▸ **Check your understanding**:
[a] Reproduce word for word the portion of the article on assaults against hijab-wearing women in the New York subway that begins at the words "For hijab-wearing women" and ends after the words "or say anything.".
[b] Quote the records exactly from their start through the line that contains "Read this box", including that line, and leave out the pictures.

The Sexual Assault Epidemic That No One Is Talking About

For hijab-wearing women in New York, every subway platform is a danger zone


The first time Iffat was assaulted while riding the subway, she was on the Newkirk Plaza platform in Brooklyn late one morning two years ago. Iffat was at the B/Q stop with her mother and two younger sisters, waiting for a train into Manhattan. (She asked that her last name be withheld for her safety.)

The station was quiet and mostly empty. Suddenly, a man standing nearby opened the lid of his coffee cup and threw the contents at Iffat’s back. As the hot liquid seeped into her clothes, the attacker turned and sped down the platform. Iffat’s mom wiped off her daughter’s shirt, pleading with the girls not to call after the man or say anything.

Iffat, who was twenty at the time, had only recently started wearing the hijab as a way to get closer to God. At first she thought what happened might have been an innocent mistake — maybe the man had wanted to empty some liquid out of the cup.

No, her mom replied. I saw him do it; it was intentional.

“This person, he legit felt that he could do this to me,” Iffat tells the Voice. “He does not see me as a person to do that. You feel nasty yourself when you see yourself through somebody else’s eyes and they don’t see you as a human.”

▸ **Task inputs**:
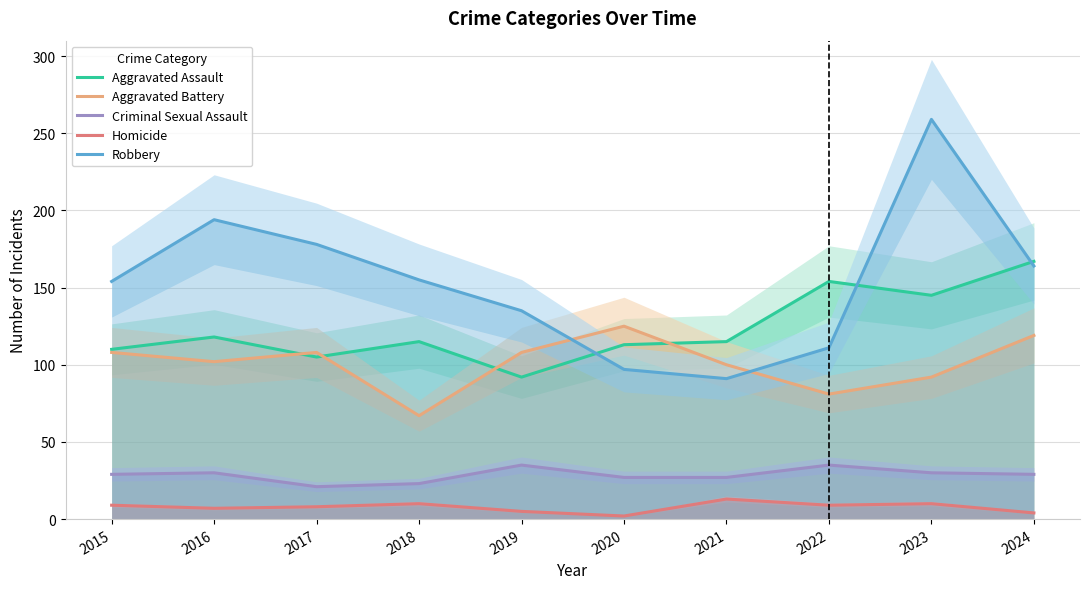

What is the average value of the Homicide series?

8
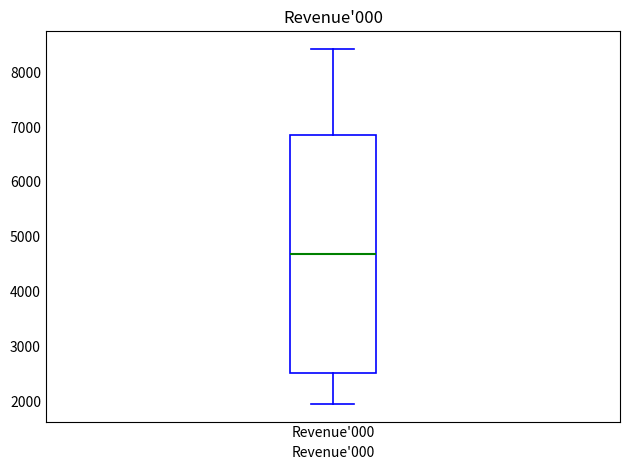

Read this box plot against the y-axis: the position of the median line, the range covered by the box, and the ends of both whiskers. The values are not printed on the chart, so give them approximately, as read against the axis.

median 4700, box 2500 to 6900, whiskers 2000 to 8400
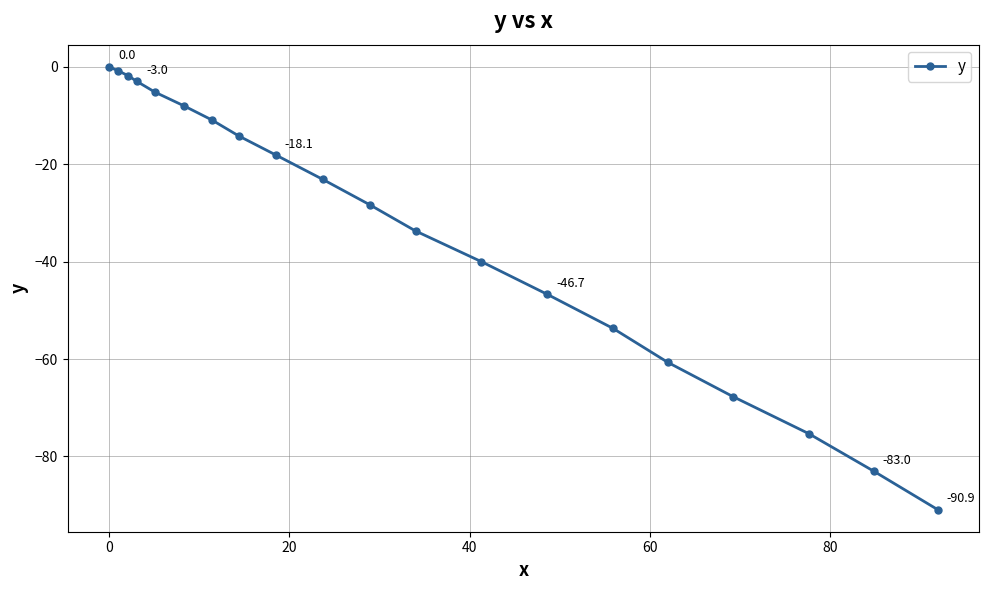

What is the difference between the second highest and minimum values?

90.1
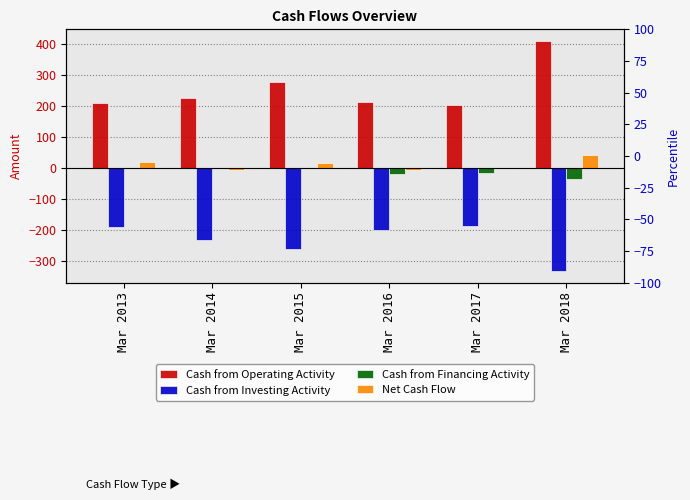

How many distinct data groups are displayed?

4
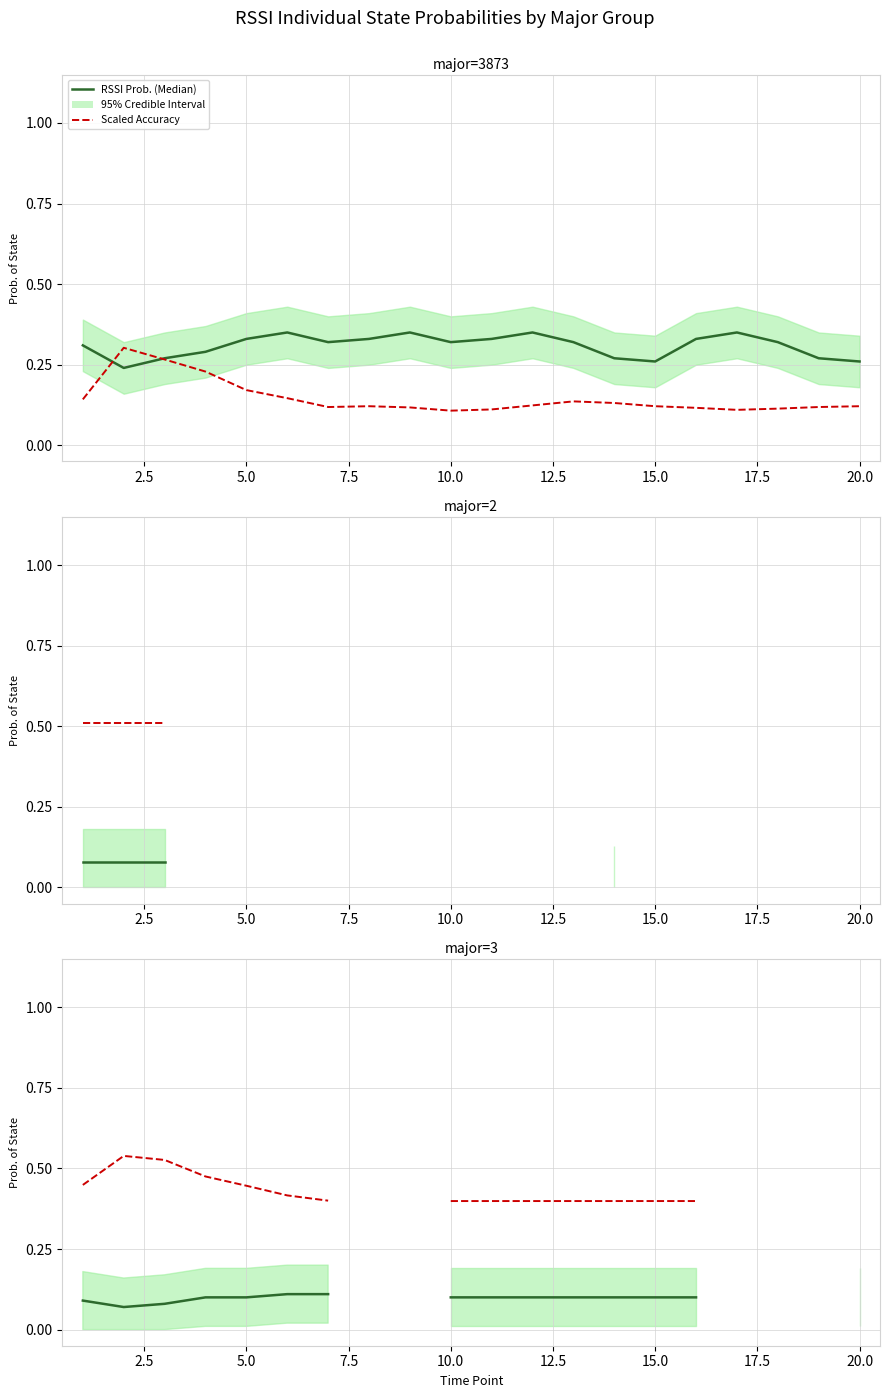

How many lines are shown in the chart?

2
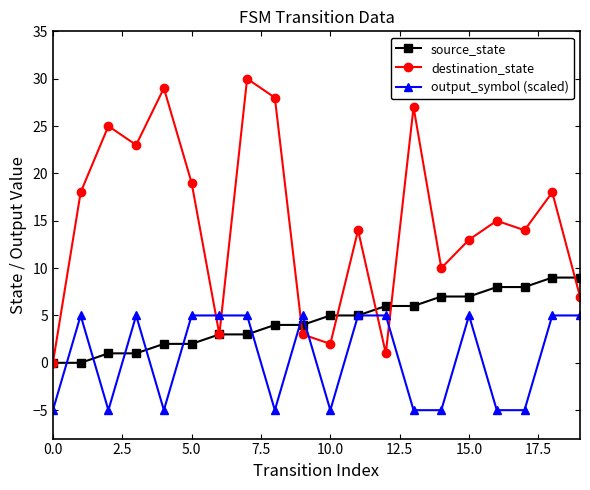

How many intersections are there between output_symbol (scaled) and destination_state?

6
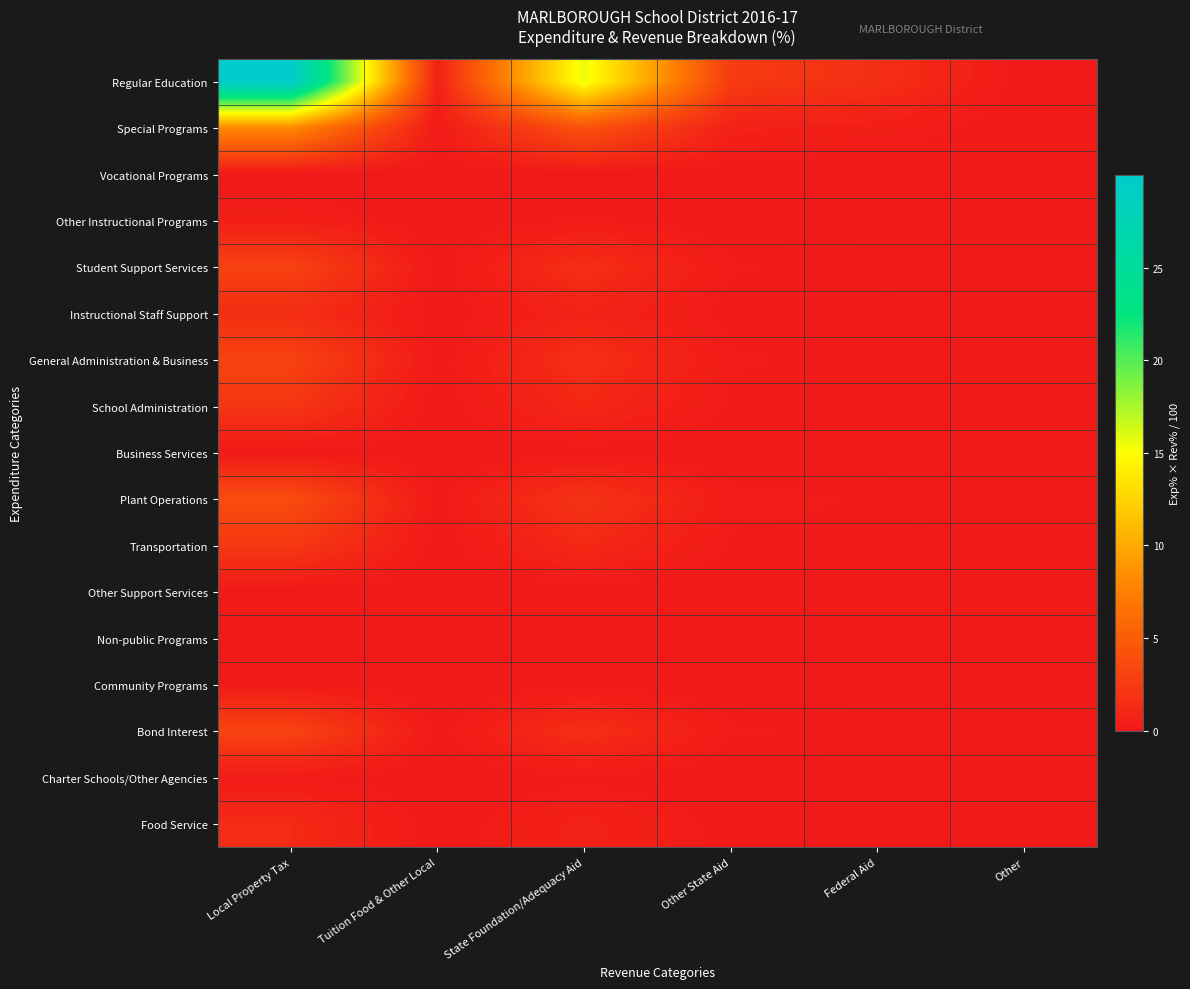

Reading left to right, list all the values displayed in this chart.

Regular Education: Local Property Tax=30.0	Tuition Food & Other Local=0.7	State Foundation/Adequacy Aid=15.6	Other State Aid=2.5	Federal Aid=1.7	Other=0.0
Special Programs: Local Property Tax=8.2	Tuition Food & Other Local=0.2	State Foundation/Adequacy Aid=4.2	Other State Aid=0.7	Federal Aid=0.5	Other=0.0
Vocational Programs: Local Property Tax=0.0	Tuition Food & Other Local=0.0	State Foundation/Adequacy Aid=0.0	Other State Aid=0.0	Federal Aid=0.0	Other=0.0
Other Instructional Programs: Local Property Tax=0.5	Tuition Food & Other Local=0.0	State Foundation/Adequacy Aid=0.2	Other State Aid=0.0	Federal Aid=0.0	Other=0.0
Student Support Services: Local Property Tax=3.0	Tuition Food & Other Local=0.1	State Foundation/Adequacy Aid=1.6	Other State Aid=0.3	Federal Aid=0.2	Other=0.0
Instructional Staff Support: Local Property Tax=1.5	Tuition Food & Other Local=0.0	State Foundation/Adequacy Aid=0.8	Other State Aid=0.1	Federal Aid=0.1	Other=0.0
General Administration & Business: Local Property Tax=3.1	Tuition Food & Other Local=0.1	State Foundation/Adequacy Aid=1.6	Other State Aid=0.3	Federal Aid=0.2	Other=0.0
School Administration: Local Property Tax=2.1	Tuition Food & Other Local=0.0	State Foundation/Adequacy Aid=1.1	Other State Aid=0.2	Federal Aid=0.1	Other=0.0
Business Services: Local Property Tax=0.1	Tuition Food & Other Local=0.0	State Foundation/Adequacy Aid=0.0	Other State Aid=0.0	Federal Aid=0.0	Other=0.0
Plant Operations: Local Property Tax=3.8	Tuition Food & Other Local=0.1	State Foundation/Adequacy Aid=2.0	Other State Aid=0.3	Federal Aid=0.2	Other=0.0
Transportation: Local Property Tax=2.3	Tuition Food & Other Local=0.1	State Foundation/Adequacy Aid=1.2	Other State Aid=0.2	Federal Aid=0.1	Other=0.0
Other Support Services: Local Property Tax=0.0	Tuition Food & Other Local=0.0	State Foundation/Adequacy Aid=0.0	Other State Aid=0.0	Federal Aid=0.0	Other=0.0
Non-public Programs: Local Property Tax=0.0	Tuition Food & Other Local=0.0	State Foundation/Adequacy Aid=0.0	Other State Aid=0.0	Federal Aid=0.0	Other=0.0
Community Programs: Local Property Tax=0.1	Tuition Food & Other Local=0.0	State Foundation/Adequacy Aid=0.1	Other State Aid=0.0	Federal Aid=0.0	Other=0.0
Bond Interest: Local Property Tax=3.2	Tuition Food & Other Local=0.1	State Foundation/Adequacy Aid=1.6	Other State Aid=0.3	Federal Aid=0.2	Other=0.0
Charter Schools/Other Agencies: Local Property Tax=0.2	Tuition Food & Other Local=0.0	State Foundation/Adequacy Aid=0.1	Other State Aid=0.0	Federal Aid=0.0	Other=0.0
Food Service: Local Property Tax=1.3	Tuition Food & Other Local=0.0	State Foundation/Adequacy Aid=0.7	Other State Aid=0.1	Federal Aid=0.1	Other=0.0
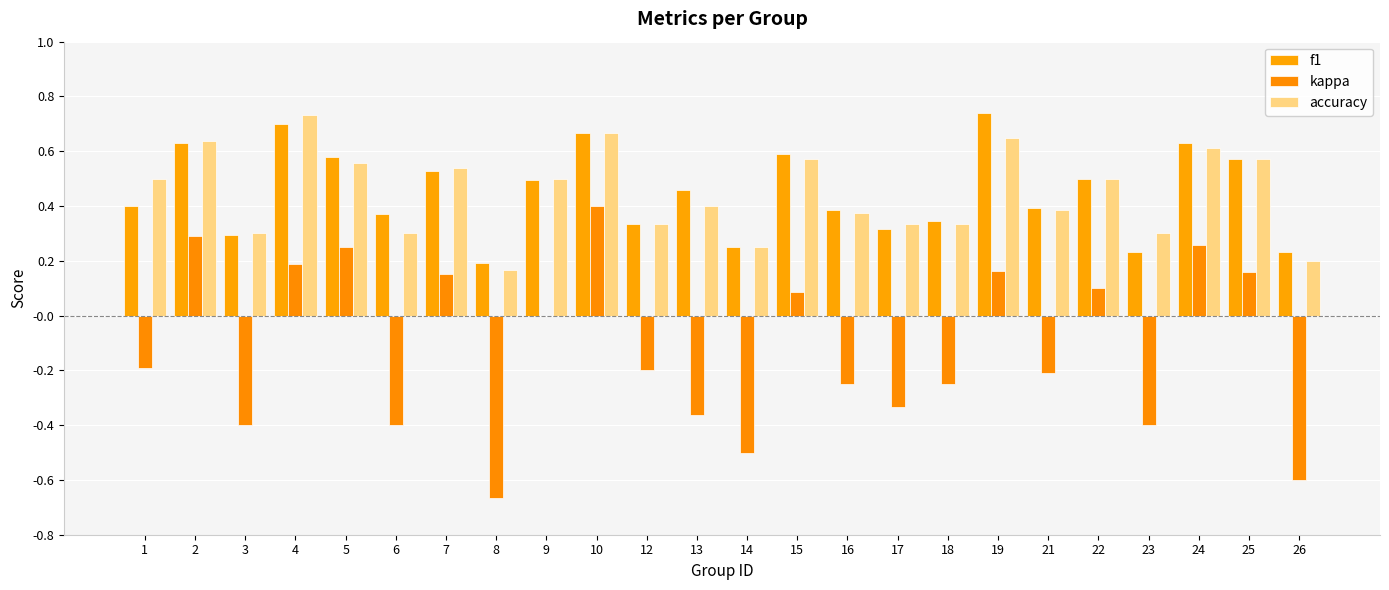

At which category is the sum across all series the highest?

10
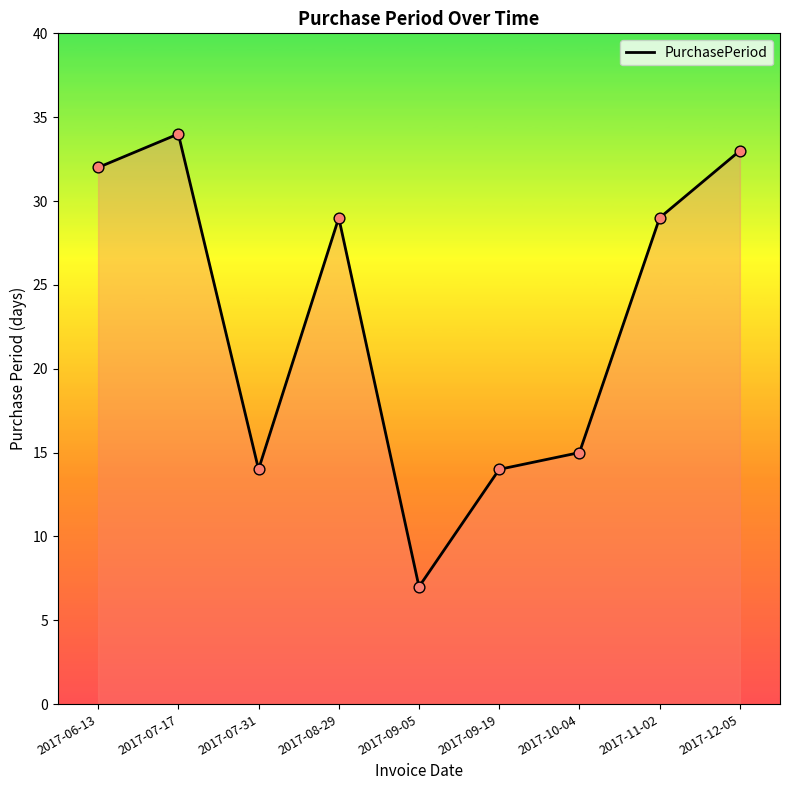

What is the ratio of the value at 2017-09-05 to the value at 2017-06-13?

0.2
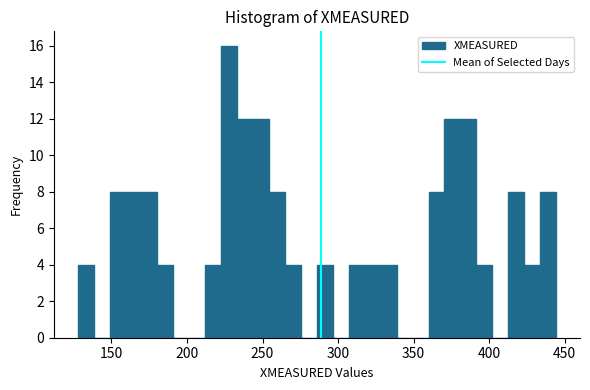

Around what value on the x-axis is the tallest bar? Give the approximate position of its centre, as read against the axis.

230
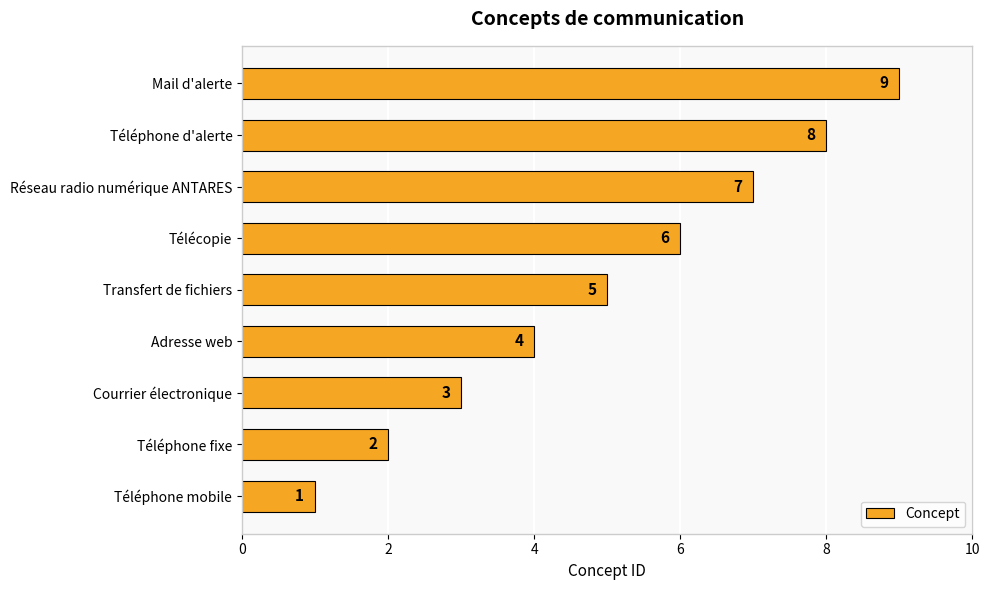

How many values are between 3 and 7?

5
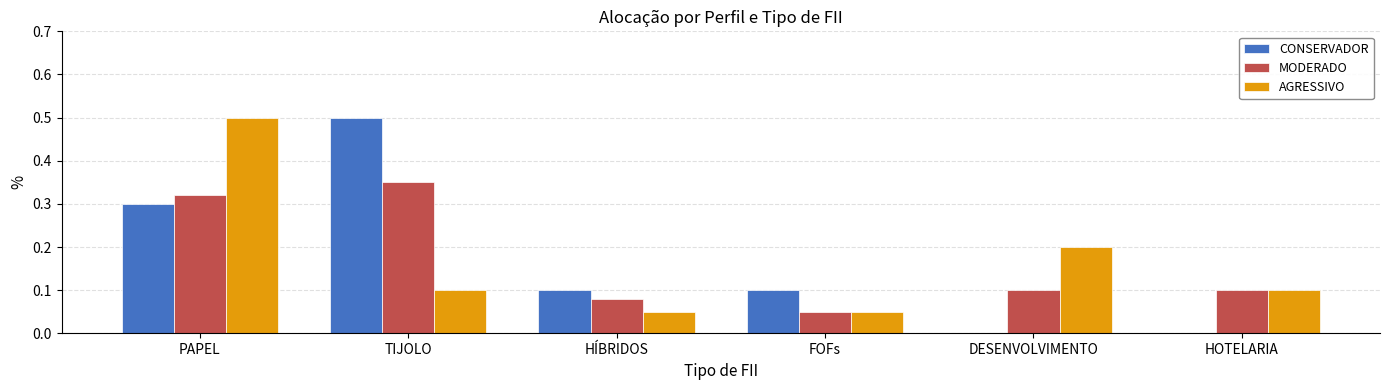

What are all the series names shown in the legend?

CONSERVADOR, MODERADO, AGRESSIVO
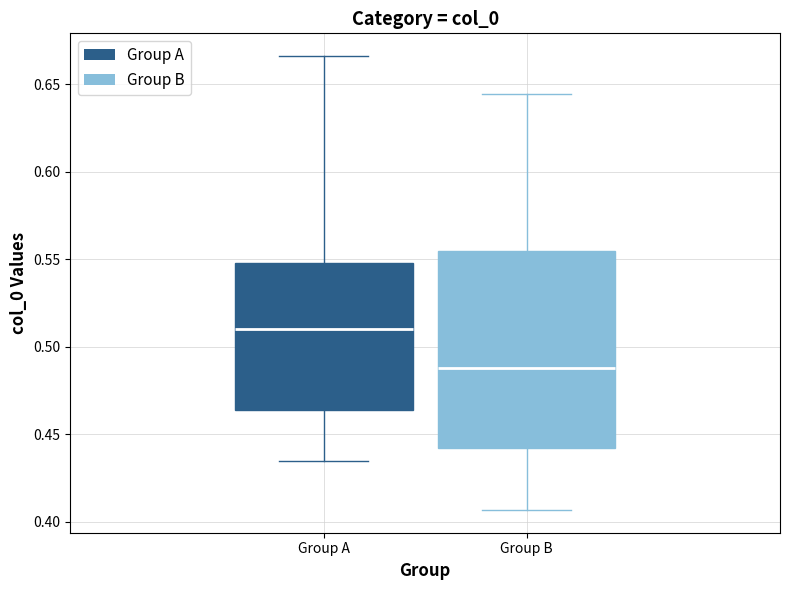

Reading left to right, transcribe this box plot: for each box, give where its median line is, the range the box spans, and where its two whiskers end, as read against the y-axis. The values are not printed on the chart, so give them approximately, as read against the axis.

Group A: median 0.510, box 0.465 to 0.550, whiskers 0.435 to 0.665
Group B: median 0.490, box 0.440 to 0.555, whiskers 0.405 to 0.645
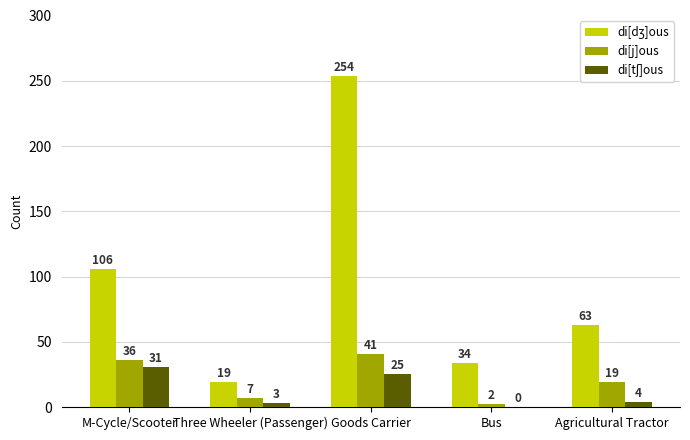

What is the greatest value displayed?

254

▸ **Answers per task**:
[a]
For hijab-wearing women in New York, every subway platform is a danger zone


The first time Iffat was assaulted while riding the subway, she was on the Newkirk Plaza platform in Brooklyn late one morning two years ago. Iffat was at the B/Q stop with her mother and two younger sisters, waiting for a train into Manhattan. (She asked that her last name be withheld for her safety.)

The station was quiet and mostly empty. Suddenly, a man standing nearby opened the lid of his coffee cup and threw the contents at Iffat’s back. As the hot liquid seeped into her clothes, the attacker turned and sped down the platform. Iffat’s mom wiped off her daughter’s shirt, pleading with the girls not to call after the man or say anything.

[b]
What is the average value of the Homicide series?

8

Read this box plot against the y-axis: the position of the median line, the range covered by the box, and the ends of both whiskers. The values are not printed on the chart, so give them approximately, as read against the axis.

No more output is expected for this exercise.